Il pio israelita vi trovava l’arca dell’alleanza e la torre davidica, la torre d’avorio, intonsa, nel proprio chiarore, da ogni macchia. E non era banalmente lo spettacolo delle condizioni di floridezza del regno di Davide, ma il segno di ciò che Dio ha preparato per gli uomini: la sicurezza e la pace. Sale persino la Santa Famiglia, dalla prostrazione dell’Egitto, dove ha riparato per sfuggire all’ira di Erode, profezia già, in quel bambino, del morire (l’Egitto...), per andare alla Galilea delle genti, che risplende di luce. E quante volte Gesù ha detto: «Alzati!», «Cammina!»? Ha teso la mano: «Talità kum!»? Fino a che esplode, nei Vangeli, un verbo greco che è il palpito di tutta la rivelazione: egheiro. Significa “mettere dritto, in piedi”. È il termine usato dagli evangelisti per indicare la risurrezione, che, nella nostra lingua, suona già più come un costrutto del pensiero. Gesù fu messo dritto, in piedi.

Nel Vangelo di Luca, il Figlio di Dio stava parlando alle folle, quando una donna «alzò la voce» e disse: «Beato il grembo che ti ha portato»... Aveva percepito, quell’anonima ebrea, il bisogno di salire, di ascendere. Aveva indovinato la vocazione dell’universo. Non: cadere.

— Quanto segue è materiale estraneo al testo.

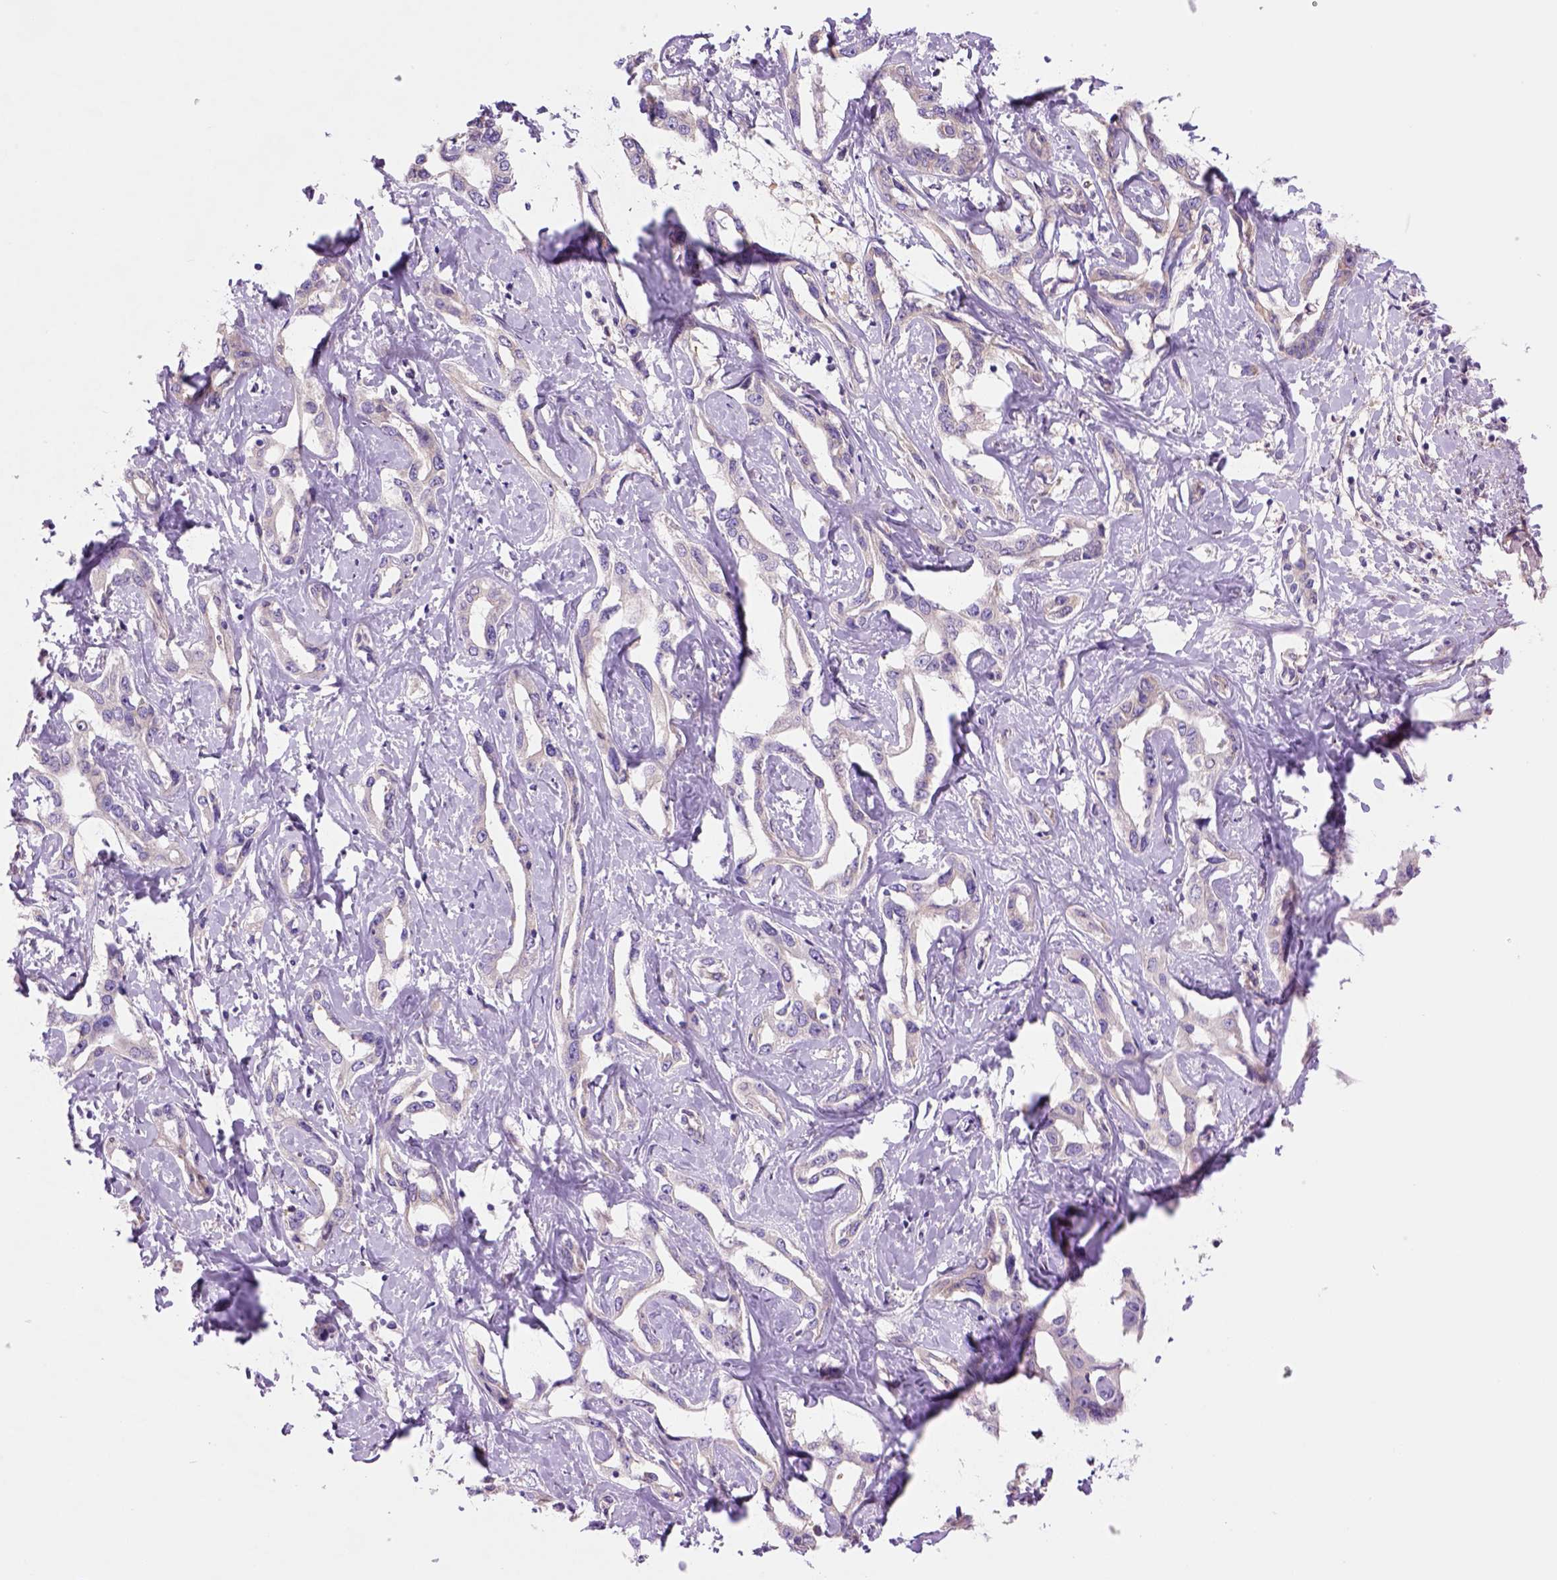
{"staining": {"intensity": "negative", "quantity": "none", "location": "none"}, "tissue": "liver cancer", "cell_type": "Tumor cells", "image_type": "cancer", "snomed": [{"axis": "morphology", "description": "Cholangiocarcinoma"}, {"axis": "topography", "description": "Liver"}], "caption": "An immunohistochemistry (IHC) image of cholangiocarcinoma (liver) is shown. There is no staining in tumor cells of cholangiocarcinoma (liver).", "gene": "PIAS3", "patient": {"sex": "male", "age": 59}}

E lei appunto, la dolce, silenziosa giovinetta di Nazareth, Maria, è stata assunta in cielo, anima e corpo. Il pensiero occidentale, da Galileo in avanti, dice della legge di gravitazione universale, dei “gravi”. È tutto pondus, peso, immagine che siamo soliti usare per la sofferenza. Miliardi di uomini si muovono cercando tutto e niente, luci o ombre, faticosamente il bene o, illusoriamente, un bene fittizio, il male. Oh, come ci trapassa l’anima l’inquietudine del mondo, immaginare tutto ciò che in ogni angolo del cosmo freme, è inquieto! Perfino i pesci, nel fondo degli abissi, rincorrono le correnti e si schivano l’un l’altro per timore di essere divorati dal pesce più grande...

Come non ci è permesso guardare l’augustissima Vergine Maria, mentre i Cherubini sono il suo trono e il cielo è la sua veste e le stelle la sua corona! Invece dovremmo credere profondamente che tutto deve salire. Ogni cosa è piccola dinanzi a Dio. Solo lui è grande. Ma il nostro cuore è pieno di pace, nelle tribolazioni, perché nulla, a eccezione del peccato, il Signore disprezza di ciò che ha creato. Tutto sta nelle sue mani e sale verso Sion. Le mura, le torri: sono immagine di Dio. E ci sarà Maria, “ianua caeli”, ad attenderci alla porta d’oro della Gerusalemme celeste, per farci vedere come tutto ciò che siamo, piccolo, Dio lo ha amato da sempre. Per darci questa gioia senza fine. E noi non capiremo mai abbastanza, forse anche nella vita eterna, come Dio abbia potuto amare la piccola carne che siamo.